3) Return to #1, but reduce weapon ranges to typical top-down medieval fantasy RPG, where archers, for some reason, shoot at almost point blank range, but it doesn't break immersion... for some reason. For modern weapons it does. It's stupid that pistol bullets fly just few meters and SNIPER rifle is used in close quarters and its bullets fly just few meters more!
I'm giving up, I don't know what to do, and I thinking of complete change of the game genre - remove "action" from ARPG and make it more strategic with free camera and you just select character and point and click it with ability to set pause any time. Like Infinity Engine games, except not medieval fantasy.
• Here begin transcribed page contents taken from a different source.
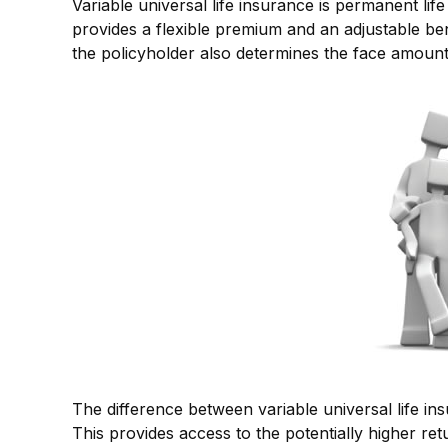
Variable universal life insurance is permanent life
provides a flexible premium and an adjustable b
the policyholder also determines the face amount 
The difference between variable universal life i
This provides access to the potentially higher r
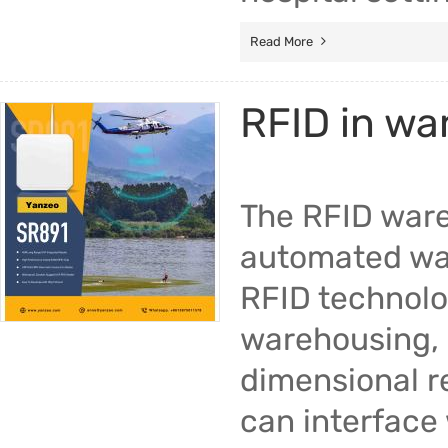
Read More
RFID in w
The RFID ware
automated wa
RFID technolo
warehousing, i
dimensional r
can interface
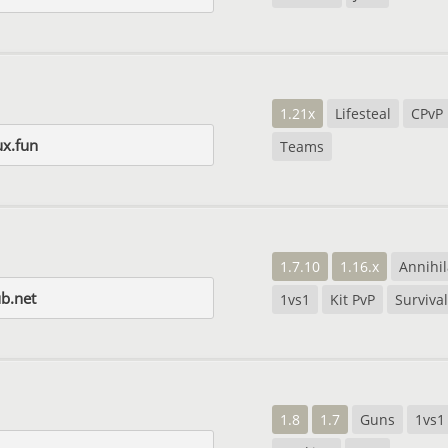
1.21x
Lifesteal
CPvP
ux.fun
Teams
1.7.10
1.16.x
Annihil
b.net
1vs1
Kit PvP
Survival
1.8
1.7
Guns
1vs1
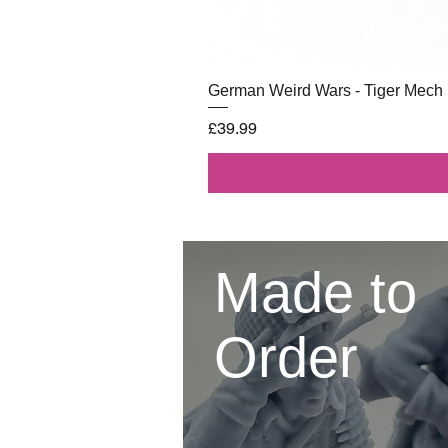
German Weird Wars - Tiger Mech
Price
£39.99
Made to
Order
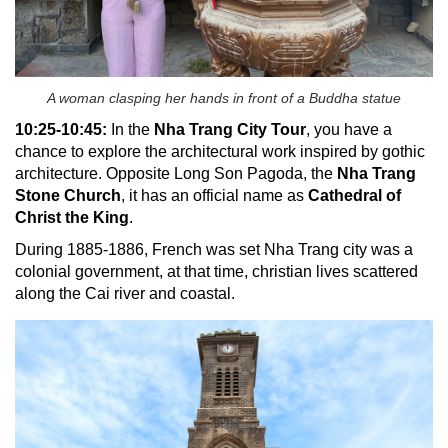
A woman clasping her hands in front of a Buddha statue
10:25-10:45:
In the
Nha Trang City Tour
, you have a
chance to explore the architectural work inspired by gothic
architecture.
Opposite Long Son Pagoda, the
Nha Trang
Stone Church
, it has an official name as
Cathedral of
Christ the King
.
During 1885-1886, French was set Nha Trang city was a
colonial government, at that time, christian lives scattered
along the Cai river and coastal.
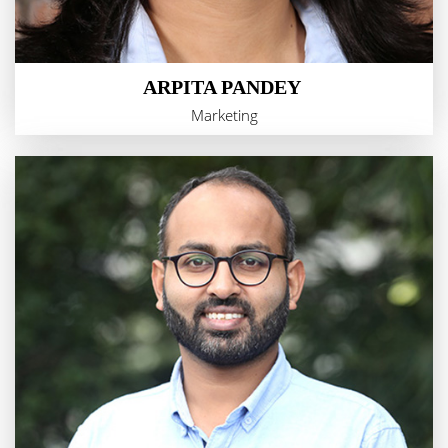
ARPITA PANDEY
Marketing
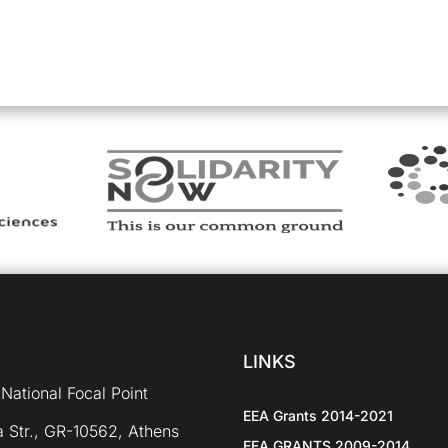
LINKS
National Focal Point
EEA Grants 2014-2021
 Str., GR-10562, Athens
EEA GRANTS 2009-2014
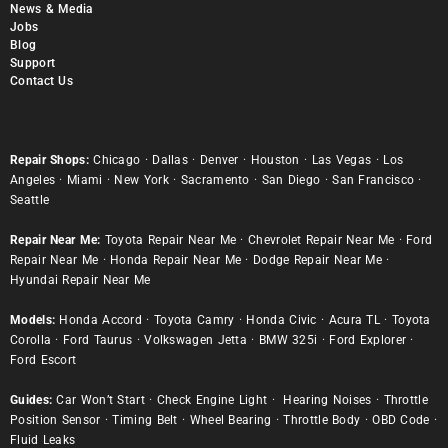
News & Media
Jobs
Blog
Support
Contact Us
Repair Shops:
Chicago
·
Dallas
·
Denver
·
Houston
·
Las Vegas
·
Los
Angeles
·
Miami
·
New York
·
Sacramento
·
San Diego
·
San Francisco
·
Seattle
Repair Near Me:
Toyota Repair Near Me
·
Chevrolet Repair Near Me
·
Ford
Repair Near Me
·
Honda Repair Near Me
·
Dodge Repair Near Me
·
Hyundai Repair Near Me
Models:
Honda Accord
·
Toyota Camry
·
Honda Civic
·
Acura TL
·
Toyota
Corolla
·
Ford Taurus
·
Volkswagen Jetta
·
BMW 325i
·
Ford Explorer
·
Ford Escort
Guides:
Car Won’t Start
·
Check Engine Light
·
Hearing Noises
·
Throttle
Position Sensor
·
Timing Belt
·
Wheel Bearing
·
Throttle Body
·
OBD Code
·
Fluid Leaks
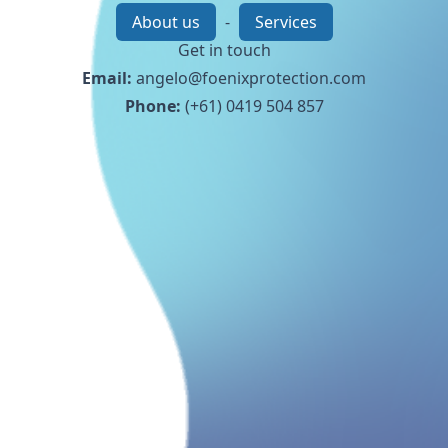
About us
-
Services
Get in touch
Email:
angelo@foenixprotection.com
Phone:
(+61) 0419 504 857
But I really want the player to pull the trigger of a gun with every mouse click or spray burst enemy with automatic weapons in ARPG style, so the player feels his character. My game is also post-apocalyptic in Fallout1 style, so I want the player to feel how they venture in that rusted dark vault followed by beautiful Fallout1-like music made by Alexandr Zhelanov from OGA and then see some giant mutated rat jumping on them from the corner. This feeling will be lost if I make the game not centered on the player. And I also want the player to be able to use that scoped sniper rifle to remove someone from afar and even cripple giant scorpion's leg and then kite it before it reaches the player. I want ranged diablo-like game in post-apo world! And I have absolutely no idea how to design camera for it. Does anyone here have a link to a game that solved this problem and solved it right? Or may be someone worked on a game like this and knows how to deal with it?
Thanks.
I have not seen a game solve that myself, but for all weapons except long range (high powered rifles), it sounds like "camera centered on player" works fine, yes? The advantage of high powered rifles is long range with a carfully aimed shot. This implies these weapons would realistically have a different mode of use compared to tactical shotguns or handguns where you can spin and spray bullets at hoards of enemies closing around you. Not that you couldn't use a handgun for a really long-range shot, it just isn't really what that weapon is good for, so having a relatively short range on those weapons doesn't break immersion.
What do you think of this: when the player is using a long(er) ranged weapon, they click the "aim" button (right-click aims, left-click shoots?) which allows the camera to scroll toward the cursor. the maximum scroll distance is some radius around the player character. Simulating a carfully aimed long range shot. You can limit the camera scrolling speed to be something less than vomit-inducing. As you said, whipping around with the camera fixed on the cursor is no good, but that isn't really what this is; it is scrolling toward the cursor, not attached to it. Also, these are not the same high-action circumstances compared to the other closer-range weapons. They're carefully aimed shots.
--Medicine Storm
Thank you, but in the end I decided to go turn-based and grid movement game just like classic Fallout, except my game also has full party control and much better modernized combat mechanic.
My goal is to recreate Fallout1 (particularly 1, not 2. They're very different, and, imho, Fallout2's only advantage over 1 is the size of content) in 3D as much as possible visually, atmospherically and gameplay-wise without violating copyright stuff and I realized that it'll be best to retain turn based combat, just improve it to make more tactical and less abusive towards AI.
So my question is no longer relevant. Although an ability to "aim" just like in FPS games with some button to move camera towards cursor probably isn't bad idea and could work.